Casey Kaplan
A Subtle Benediction: Igshaan Adams’ Al Latîf
A review by Kopano Maroga
23 February 2018
Gallery spaces are strange vestibules. Sites that mark both a violent history of displacement and beauteous escape. Monuments to the multifarious contradictions that comprise humanity. blank projects, with its position in Woodstock in Cape Town – an historically working class suburb and now a working example of the disastrous effects of gentrification on the lives of poor and working class people of colour – serves as an incisive example of the complex and contradictory socio-political history of Cape Town. Moreso with the exhibition of Igshaan Adams’s latest body of work, Al Latîf, on display. Adams being an artist who comprises multiple intersections of post-colonial South African identity, and who subtly infuses these identities into his process based work through rigorously and expertly crafted formalist representations. And, much like the socio-political landscape that the exhibition is surrounded by, the devil is in the detail: stille water, diepe grond.[1]
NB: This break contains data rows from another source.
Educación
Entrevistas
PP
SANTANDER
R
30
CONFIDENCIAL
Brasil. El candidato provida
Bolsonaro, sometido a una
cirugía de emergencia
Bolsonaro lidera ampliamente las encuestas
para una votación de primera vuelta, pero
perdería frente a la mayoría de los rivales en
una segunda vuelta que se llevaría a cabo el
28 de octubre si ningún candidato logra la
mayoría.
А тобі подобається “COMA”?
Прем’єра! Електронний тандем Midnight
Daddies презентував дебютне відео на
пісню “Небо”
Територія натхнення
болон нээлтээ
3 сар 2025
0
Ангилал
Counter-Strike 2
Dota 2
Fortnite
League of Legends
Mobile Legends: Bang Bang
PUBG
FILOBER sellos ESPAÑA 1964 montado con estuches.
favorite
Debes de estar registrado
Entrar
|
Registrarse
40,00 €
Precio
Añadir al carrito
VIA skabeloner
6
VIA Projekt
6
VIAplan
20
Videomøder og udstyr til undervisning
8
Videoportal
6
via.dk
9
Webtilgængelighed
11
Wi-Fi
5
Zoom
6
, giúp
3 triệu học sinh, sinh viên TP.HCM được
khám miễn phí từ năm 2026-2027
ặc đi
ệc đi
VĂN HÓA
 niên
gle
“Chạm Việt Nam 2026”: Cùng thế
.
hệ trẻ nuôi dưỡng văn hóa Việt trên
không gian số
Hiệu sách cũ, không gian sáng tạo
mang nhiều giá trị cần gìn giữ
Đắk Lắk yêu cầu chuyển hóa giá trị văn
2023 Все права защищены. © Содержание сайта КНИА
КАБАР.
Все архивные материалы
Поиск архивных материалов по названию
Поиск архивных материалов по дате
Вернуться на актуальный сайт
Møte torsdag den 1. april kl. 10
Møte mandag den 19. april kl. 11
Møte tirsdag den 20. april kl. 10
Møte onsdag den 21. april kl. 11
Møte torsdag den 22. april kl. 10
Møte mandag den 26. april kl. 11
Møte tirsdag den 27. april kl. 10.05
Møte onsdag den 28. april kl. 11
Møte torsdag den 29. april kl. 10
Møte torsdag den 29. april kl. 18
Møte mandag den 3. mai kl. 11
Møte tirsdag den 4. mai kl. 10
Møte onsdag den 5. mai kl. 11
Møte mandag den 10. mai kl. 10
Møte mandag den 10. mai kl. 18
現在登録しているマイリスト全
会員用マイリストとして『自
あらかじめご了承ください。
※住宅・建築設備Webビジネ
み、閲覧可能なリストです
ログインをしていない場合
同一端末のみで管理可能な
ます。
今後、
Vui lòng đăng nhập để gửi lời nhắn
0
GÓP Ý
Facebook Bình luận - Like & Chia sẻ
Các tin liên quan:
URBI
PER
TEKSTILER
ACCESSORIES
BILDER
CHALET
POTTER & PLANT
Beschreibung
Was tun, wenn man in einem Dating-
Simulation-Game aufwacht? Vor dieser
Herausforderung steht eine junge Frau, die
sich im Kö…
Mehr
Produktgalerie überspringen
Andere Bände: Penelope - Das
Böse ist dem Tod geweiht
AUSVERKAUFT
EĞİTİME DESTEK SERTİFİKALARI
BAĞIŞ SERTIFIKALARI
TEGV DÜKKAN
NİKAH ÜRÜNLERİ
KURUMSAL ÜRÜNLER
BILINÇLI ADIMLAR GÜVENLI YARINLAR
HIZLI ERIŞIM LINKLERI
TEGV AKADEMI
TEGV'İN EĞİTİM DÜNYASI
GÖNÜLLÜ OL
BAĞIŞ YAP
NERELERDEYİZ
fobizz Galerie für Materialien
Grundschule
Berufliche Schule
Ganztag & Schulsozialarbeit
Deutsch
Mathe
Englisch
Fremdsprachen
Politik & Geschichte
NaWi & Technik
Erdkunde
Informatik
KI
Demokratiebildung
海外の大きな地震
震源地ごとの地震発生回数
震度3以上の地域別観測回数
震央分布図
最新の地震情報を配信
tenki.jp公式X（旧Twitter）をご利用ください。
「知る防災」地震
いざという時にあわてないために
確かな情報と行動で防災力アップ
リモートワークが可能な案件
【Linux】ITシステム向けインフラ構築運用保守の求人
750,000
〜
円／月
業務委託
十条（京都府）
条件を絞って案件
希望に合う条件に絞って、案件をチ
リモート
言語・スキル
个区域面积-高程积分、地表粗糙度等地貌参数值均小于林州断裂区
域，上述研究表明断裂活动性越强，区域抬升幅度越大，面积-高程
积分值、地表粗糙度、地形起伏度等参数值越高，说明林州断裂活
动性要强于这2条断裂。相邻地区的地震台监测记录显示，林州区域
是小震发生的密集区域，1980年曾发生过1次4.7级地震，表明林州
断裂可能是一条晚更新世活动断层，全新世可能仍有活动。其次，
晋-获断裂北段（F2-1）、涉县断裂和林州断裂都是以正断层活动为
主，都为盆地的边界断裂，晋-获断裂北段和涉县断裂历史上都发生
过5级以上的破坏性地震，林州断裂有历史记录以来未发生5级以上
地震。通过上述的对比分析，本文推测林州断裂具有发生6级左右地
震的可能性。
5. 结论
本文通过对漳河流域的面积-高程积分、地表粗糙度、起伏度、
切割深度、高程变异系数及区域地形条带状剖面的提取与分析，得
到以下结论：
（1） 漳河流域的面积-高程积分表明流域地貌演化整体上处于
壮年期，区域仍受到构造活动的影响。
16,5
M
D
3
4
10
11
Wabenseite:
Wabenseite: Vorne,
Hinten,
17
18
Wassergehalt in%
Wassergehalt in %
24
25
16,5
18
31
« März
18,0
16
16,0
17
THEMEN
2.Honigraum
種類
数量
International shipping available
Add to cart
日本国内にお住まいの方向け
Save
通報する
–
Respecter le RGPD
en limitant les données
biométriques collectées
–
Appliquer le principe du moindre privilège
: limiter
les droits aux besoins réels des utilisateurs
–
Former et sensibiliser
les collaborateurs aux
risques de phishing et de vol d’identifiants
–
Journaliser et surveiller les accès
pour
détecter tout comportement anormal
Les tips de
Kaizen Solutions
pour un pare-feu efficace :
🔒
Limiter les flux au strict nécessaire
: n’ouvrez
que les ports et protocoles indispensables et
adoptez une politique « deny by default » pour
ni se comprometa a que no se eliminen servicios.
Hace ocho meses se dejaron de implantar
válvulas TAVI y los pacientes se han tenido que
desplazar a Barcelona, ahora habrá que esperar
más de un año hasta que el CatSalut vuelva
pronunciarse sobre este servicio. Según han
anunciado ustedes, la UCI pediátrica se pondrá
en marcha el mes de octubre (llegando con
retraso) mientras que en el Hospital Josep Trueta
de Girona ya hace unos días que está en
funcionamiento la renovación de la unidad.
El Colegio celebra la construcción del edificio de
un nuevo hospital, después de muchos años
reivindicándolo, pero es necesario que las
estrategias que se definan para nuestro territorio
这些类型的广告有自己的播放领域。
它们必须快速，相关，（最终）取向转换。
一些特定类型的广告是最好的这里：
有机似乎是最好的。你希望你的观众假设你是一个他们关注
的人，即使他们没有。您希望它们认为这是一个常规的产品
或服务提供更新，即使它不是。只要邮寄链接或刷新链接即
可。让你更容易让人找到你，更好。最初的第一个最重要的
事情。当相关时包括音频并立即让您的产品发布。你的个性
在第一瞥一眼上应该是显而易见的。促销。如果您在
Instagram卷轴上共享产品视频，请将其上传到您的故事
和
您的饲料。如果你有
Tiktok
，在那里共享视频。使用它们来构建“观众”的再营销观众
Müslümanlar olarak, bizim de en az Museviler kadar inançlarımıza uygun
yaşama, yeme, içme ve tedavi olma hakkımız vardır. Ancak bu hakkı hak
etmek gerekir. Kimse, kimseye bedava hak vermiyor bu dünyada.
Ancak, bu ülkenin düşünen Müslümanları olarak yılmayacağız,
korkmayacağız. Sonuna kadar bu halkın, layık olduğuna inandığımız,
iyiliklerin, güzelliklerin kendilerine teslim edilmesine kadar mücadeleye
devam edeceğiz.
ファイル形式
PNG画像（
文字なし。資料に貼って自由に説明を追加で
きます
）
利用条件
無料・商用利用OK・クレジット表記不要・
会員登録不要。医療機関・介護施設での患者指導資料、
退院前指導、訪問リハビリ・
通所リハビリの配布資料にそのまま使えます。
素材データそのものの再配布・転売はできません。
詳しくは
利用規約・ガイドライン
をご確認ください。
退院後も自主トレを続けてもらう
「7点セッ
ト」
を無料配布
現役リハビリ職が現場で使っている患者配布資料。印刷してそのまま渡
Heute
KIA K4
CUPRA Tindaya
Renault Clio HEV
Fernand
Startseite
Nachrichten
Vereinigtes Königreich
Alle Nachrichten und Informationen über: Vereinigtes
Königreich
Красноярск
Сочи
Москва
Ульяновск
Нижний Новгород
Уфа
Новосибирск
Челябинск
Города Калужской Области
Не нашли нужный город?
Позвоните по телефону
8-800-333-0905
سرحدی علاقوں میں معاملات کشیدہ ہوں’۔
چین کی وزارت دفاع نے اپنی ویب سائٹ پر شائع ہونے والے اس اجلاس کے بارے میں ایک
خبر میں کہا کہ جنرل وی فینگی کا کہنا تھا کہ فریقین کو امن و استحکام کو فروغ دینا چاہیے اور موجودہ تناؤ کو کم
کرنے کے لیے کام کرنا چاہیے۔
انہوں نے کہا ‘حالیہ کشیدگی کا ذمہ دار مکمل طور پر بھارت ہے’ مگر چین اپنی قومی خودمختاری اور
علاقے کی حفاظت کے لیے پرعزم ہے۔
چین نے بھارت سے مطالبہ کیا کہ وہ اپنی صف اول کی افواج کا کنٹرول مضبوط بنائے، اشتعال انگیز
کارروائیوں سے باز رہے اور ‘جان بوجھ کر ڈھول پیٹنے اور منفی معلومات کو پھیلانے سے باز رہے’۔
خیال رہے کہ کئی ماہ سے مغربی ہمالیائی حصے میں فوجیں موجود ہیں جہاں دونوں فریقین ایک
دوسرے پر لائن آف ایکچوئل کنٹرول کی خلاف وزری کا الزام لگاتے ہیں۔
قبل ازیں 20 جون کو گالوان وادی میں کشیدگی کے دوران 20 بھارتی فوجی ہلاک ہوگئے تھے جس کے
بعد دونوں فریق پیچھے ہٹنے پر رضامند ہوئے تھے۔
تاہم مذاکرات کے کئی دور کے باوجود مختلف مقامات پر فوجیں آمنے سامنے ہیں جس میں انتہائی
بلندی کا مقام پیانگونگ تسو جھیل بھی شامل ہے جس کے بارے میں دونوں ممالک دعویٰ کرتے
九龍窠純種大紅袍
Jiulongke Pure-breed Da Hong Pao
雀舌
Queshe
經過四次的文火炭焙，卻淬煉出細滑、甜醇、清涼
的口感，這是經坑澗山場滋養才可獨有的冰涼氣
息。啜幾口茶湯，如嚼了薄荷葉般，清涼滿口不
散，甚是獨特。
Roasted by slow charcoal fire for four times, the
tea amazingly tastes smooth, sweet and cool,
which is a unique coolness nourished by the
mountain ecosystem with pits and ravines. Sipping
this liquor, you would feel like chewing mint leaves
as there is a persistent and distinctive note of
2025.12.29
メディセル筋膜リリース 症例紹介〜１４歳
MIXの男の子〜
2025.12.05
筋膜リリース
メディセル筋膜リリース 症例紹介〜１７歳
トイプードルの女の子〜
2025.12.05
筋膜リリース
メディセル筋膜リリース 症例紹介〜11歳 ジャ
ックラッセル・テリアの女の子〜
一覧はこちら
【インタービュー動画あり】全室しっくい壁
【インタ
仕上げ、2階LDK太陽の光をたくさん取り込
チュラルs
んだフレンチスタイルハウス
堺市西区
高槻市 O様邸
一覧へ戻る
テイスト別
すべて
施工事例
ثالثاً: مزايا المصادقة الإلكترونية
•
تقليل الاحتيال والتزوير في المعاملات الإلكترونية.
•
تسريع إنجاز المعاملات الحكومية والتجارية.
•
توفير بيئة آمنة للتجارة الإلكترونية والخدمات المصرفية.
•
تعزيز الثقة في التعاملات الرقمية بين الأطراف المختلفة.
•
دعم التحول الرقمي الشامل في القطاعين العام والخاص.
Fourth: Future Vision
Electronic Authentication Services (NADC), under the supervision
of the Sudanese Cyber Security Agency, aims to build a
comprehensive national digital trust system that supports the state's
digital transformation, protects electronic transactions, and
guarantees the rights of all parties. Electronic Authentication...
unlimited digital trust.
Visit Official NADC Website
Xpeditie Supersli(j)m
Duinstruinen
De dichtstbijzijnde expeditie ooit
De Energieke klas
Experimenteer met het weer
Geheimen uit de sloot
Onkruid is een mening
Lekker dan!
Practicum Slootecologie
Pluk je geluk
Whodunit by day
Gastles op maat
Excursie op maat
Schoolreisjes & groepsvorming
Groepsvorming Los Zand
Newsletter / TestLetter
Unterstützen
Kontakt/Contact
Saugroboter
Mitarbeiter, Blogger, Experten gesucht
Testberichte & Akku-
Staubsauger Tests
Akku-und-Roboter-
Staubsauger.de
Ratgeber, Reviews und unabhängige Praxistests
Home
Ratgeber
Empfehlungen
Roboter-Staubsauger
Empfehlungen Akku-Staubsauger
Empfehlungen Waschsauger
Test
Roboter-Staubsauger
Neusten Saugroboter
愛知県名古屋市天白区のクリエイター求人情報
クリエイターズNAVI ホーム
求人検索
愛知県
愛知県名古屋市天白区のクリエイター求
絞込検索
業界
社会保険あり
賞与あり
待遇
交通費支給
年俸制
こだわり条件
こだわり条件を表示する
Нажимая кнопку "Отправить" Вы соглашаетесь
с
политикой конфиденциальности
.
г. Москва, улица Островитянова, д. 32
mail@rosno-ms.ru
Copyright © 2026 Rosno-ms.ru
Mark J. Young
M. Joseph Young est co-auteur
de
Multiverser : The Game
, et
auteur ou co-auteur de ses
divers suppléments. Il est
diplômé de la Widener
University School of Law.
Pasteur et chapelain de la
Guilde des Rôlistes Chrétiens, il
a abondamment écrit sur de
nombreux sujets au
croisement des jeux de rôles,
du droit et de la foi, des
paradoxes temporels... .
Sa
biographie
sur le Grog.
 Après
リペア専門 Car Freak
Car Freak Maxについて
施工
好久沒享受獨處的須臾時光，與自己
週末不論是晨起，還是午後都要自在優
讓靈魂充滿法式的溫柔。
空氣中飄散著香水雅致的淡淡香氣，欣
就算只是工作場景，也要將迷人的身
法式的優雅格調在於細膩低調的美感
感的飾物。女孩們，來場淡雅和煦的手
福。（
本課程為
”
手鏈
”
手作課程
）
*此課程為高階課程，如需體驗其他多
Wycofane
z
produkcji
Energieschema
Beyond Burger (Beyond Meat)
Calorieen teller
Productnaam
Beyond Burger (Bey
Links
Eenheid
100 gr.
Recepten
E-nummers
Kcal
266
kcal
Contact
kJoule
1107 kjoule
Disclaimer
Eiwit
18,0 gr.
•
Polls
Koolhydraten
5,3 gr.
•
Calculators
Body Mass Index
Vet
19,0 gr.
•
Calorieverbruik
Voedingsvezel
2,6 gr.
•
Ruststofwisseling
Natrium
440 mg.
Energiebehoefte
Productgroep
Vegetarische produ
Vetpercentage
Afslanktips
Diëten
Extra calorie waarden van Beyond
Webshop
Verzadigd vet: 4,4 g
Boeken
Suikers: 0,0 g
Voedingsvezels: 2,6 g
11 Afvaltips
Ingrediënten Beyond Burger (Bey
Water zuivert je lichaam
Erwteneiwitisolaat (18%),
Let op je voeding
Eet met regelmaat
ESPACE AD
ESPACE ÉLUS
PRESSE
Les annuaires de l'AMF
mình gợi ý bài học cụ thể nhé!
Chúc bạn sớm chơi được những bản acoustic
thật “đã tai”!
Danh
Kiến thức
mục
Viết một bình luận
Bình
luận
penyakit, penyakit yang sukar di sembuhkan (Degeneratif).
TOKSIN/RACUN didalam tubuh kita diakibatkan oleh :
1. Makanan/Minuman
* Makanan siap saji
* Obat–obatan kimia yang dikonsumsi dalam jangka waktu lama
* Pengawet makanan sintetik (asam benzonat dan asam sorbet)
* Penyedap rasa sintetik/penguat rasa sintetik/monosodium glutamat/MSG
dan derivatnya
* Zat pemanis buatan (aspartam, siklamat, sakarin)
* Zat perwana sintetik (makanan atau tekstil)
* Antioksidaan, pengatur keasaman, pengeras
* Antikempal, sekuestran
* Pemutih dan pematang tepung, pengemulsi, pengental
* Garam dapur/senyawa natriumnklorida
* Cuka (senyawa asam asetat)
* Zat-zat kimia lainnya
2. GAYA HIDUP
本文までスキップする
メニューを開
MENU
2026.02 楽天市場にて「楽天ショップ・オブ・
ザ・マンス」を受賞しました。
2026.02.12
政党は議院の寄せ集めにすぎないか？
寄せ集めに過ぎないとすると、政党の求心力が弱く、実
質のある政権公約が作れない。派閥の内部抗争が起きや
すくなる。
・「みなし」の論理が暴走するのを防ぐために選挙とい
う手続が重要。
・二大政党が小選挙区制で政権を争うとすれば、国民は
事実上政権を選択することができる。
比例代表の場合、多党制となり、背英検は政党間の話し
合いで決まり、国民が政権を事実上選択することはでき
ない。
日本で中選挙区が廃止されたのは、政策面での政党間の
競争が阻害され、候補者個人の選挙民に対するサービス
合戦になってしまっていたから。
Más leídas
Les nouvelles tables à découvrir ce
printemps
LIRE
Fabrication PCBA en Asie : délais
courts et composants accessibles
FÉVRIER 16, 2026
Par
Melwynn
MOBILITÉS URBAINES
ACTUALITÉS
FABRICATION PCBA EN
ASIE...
Al Latîf is one of the 99 Beautiful Names of God in Islamic tradition. It can be translated as “the Subtle One”: a single benedictory invocation paying testament to the multiplicities of the divine within a cosmos of invocations. Examples of these invocations include: al-Halim, the Forbearing; al-Khabir, the All-Aware; al-Azim, the Magnificent. This semantic tradition of utilising multiple threads to refer to a single tapestry acts as a beautiful metaphor when counterposed with Adams’ work. In Al Latîf, Adams invites us to look closer, to appreciate the ethereal forms rendered through arduous amounts of labour. As though each separate piece of the exhibition were a bead on a rosary; perhaps an allegory on process as prayer.